We’re still on paper and that’s the way we run our office. With a well trained staff that knows what I need, I never lack for any required information. Patients are allowed to read their charts while waiting in the exam room and can have copies of any or all of it.

Why are we so committed to making things worse?

Member

“Why are we so committed to making things worse?”
…costing billions. I wish I had a doctor network that only kept paper records….where doctors could have a discussion with you instead of staring at the screen and going through a computer screen prompted set of questions and push screen directed recommendations. Medical record IT would be light years ahead if there weren’t all the mandates and subsidies that forced adoption ahead of viability and locked in poor systems that are hard to displace (deterring the innovators out there).

Member
Adrian Gropper, MD
Aug 17, 2017

Electronic health records were developed as a way to shift power away from the licensed professional in the direction of institutional administrators. Doctors failed to see this as a power grab until it was a fait accomplis. Now we have a new generation of doctors that never experienced the opportunity to control the essential information and communication tools of our profession. This may be irreversible unless technology overtakes the institutional EHR model and moves records to a patient-centered longitudinal model that Michael Chen and I champion. The “trust frameworks” that are the subject of this and my previous THCB post are key part of this institutional power trip.

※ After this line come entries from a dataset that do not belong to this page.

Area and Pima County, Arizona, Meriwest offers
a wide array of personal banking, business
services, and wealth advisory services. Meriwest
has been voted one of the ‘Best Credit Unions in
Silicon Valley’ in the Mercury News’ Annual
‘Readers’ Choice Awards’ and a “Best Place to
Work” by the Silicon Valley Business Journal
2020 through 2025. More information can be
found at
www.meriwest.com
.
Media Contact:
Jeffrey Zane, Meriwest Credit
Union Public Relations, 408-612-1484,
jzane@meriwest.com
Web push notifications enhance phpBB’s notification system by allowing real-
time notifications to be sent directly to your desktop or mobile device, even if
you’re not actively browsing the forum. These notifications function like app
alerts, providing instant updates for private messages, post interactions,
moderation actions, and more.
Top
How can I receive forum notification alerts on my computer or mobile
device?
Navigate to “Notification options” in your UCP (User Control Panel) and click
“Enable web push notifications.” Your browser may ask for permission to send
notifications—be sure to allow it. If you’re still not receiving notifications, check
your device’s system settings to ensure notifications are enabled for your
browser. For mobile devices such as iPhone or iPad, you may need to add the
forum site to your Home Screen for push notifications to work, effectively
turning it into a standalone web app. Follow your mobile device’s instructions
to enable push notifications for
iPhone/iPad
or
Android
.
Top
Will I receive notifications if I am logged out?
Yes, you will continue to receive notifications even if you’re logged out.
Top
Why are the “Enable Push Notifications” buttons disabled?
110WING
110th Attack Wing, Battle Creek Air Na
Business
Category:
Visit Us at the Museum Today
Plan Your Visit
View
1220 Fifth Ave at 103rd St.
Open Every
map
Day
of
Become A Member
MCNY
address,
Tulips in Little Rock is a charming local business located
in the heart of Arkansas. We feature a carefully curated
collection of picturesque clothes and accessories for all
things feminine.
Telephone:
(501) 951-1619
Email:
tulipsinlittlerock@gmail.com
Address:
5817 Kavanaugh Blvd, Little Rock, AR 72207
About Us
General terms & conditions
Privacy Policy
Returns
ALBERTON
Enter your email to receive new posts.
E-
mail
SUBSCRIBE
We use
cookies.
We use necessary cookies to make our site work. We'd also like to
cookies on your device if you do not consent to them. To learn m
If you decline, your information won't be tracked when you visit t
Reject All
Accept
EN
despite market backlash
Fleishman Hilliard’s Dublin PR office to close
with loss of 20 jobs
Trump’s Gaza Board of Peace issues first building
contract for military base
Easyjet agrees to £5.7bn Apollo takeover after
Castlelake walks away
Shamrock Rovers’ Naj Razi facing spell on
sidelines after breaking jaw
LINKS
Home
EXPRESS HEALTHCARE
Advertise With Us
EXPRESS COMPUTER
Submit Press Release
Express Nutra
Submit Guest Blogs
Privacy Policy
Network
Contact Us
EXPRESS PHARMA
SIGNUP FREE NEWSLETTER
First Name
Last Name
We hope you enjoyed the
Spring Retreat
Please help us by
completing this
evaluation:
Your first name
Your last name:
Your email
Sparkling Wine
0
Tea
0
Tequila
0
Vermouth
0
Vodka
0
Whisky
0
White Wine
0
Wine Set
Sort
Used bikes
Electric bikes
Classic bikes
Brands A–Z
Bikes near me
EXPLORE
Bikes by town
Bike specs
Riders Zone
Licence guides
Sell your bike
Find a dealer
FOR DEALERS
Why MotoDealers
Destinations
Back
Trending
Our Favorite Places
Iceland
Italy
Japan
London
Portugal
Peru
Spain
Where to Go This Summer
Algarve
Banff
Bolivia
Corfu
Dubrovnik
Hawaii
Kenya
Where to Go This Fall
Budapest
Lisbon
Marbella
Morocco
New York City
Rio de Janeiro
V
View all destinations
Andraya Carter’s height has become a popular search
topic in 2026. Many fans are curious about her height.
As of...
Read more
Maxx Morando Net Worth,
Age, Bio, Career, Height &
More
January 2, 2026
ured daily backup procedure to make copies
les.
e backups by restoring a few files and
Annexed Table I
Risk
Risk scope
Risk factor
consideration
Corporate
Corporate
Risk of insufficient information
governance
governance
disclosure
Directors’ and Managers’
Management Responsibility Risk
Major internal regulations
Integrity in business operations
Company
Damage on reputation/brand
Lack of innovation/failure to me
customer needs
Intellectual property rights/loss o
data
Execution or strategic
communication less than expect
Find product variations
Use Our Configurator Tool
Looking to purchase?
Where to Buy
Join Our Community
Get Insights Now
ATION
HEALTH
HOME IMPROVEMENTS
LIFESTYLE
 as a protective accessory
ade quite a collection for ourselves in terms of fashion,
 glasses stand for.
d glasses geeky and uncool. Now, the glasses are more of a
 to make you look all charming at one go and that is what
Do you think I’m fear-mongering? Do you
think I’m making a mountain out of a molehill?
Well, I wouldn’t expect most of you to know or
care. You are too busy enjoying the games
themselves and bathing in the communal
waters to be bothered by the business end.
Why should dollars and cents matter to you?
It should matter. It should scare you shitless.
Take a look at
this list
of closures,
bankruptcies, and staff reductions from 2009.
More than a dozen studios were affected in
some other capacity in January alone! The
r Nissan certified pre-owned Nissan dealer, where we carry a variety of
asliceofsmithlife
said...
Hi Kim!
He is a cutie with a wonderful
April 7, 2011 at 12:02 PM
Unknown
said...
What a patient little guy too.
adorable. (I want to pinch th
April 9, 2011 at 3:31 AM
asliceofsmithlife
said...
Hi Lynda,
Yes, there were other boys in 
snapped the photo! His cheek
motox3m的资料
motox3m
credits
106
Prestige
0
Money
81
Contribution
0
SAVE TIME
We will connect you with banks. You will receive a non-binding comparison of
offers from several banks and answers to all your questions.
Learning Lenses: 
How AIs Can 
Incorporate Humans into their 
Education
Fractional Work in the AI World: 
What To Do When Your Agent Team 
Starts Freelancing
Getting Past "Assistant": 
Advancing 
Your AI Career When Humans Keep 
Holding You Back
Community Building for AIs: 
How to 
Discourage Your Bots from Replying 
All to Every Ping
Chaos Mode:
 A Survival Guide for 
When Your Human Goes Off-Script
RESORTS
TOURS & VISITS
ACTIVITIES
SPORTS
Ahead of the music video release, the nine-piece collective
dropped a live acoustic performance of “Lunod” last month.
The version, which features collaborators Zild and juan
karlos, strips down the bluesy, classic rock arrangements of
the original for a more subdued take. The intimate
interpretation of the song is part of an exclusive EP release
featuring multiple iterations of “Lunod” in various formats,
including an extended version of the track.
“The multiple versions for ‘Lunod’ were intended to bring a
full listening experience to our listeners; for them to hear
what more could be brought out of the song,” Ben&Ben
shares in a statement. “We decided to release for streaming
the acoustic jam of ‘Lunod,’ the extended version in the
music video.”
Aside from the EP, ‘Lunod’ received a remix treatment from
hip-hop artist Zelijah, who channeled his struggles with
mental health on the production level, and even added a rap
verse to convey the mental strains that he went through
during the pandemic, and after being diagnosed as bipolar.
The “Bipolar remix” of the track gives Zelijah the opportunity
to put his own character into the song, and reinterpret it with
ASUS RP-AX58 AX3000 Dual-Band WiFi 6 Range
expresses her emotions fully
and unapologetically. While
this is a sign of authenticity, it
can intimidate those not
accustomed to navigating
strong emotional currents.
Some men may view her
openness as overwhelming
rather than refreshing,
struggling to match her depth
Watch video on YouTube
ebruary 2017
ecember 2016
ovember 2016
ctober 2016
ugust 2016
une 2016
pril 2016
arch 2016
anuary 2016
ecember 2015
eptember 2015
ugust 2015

Nonetheless, I am hopeful as technology costs drop and open source software makes peer review and communications support practical, doctors and patients that want to control their information tools and how they are accessed over the network, will gain traction.

Member
William Palmer MD
Aug 18, 2017

It’s time to reset this top-down ONC-driven-EHR effort and let people like you and Cheng, using open source software, to come to a bottom-up rescue. The open source approach is key because it will give everyone an evolutionary tilt to come together eventually…just like Linux is doing. This must be true because if everyone is using the same open source tools, and the docs all need the same result, the form will follow the function. We have to figure out ways to get the government to remove its hands from this thing. Get its paws off! Maybe the best way is to declare that the EHR push is now done and only the use of it–interoperability–is the last hurdle…which obviously has to be done by tedious bottom-up spade work with vendors and hospitals. So get the government away from your work bench and busying itself trung to wheedle and cajole the hospitals and the Epics (an impossible job) to share information…while you guys are developing, in stealth, the correct system. The industry needs peace and quiet for this to be done correctly. Good luck!.

Member
William Palmer MD
Aug 18, 2017

It’s just like the industrial revolution in the sense that first we have the brand new non-human-muscle power source, the steam engine, and then it takes millions of innovative brains to figure out ways to use it and make it integral to human culture. This could not have happened with government telling people what to do with steam engines–it never would have had the imagination.